The dispute is a sign of the demographic changes rippling through the Lubavitch stronghold of Crown Heights as more and more modern Orthodox Jews move into the heavily Jewish area, according to The New York Jewish Week.
In the absence of an eruv, some families refrain from leaving their house on Shabbat because they have no way of transporting infants, resulting in de facto curfews on weekends.
The new Crown Heights eruv was built privately this month and is a boon to members of Congregation Kol Israel, a largely modern Orthodox synagogue founded in 1924, according to The Jewish Week, because it increases sixfold the previous eruv area for that community.
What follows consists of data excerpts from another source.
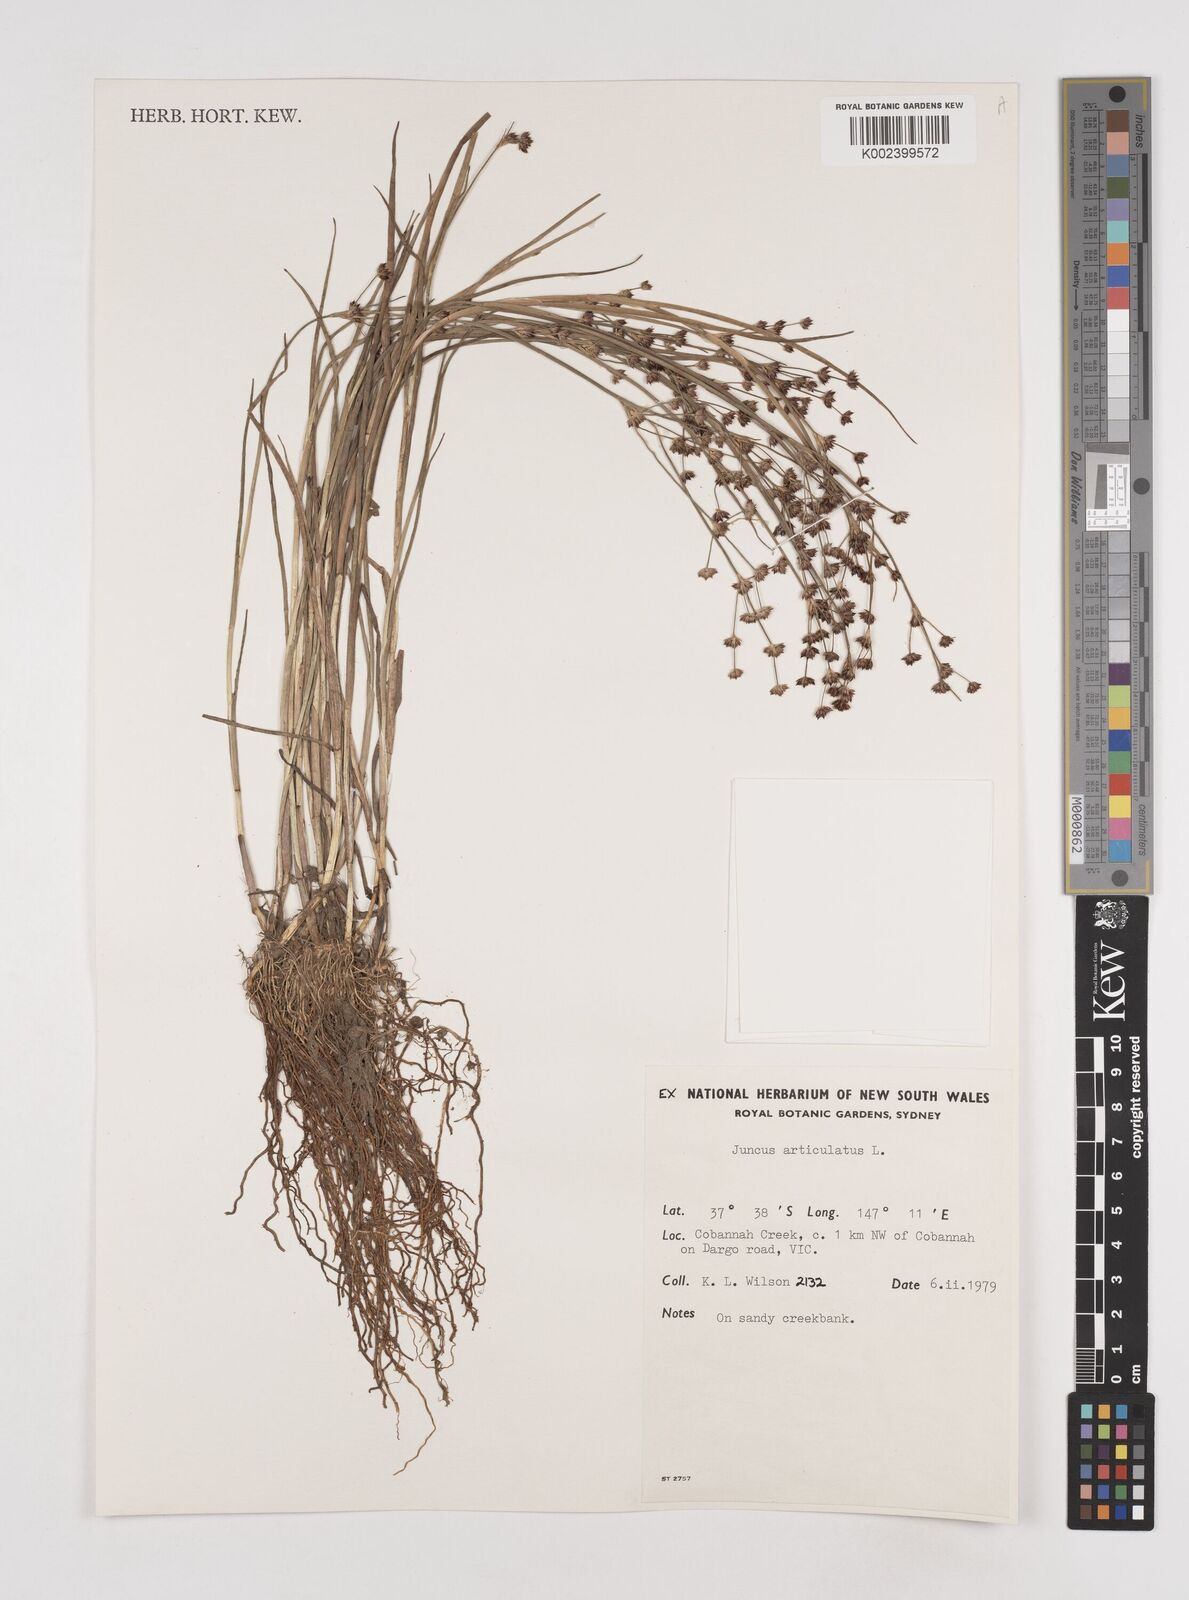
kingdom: Plantae
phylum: Tracheophyta
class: Liliopsida
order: Poales
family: Juncaceae
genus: Juncus
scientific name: Juncus articulatus
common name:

The eruv is composed of fishing line that connects the tops of lampposts.
“I think it’s going to be tremendous for us,” Naftali Hanau, a member of Kol Israel’s eruv committee, told the weekly newspaper.
But Lubavitch tradition has different guidelines for building eruvs, including requiring the poles that hold the fishing line to be closer together and that large areas in the public domain, such as the Eastern Parkway thoroughfare, cannot be enclosed in an eruv. For some communities, an eruv can apply only in an area that can be physically cordoned off from the surrounding area.
Members of the Lubavitch community also feel the construction of the eruv was done without respect for a community and leaders who established the strong Orthodox presence in the neighborhood, and who stuck it out there in leaner economic times and in the wake of the 1991 riots there. After the riots, whose victims included an Australian Lubavitch man who was killed in an attack by a dozen or more African-American youths, the Lubavitch community worked successfully to improve relations with its non-Jewish neighbors.
“Recently, reports have proliferated about the supposed installation of an eruv by individuals qualified to do so,” the edict, signed by the Beit Din’s Rabbi Avrohom Osdoba and Rabbi Shlomo Yehuda Halevy Segal. “We hereby inform the public that, after investigating and looking into this issue, the reports are false and all those rabbis or expert eruv installers, whose names were tied to these reports, have testified before us that they did not assist the devastation of the Shabbat in our honorable neighborhood.”
Crown Heights, the edict also said, “does not have a kosher eruv in all its borders.”
Hanau, of the Kol Israel synagogue, told The Jewish Week that he has no intention of defending the eruv to its critics.
“We’re trying not to engage,” he said, stressing that anyone who doesn’t approve of the eruv doesn’t have to use it. “If you don’t like it, don’t carry,” he said.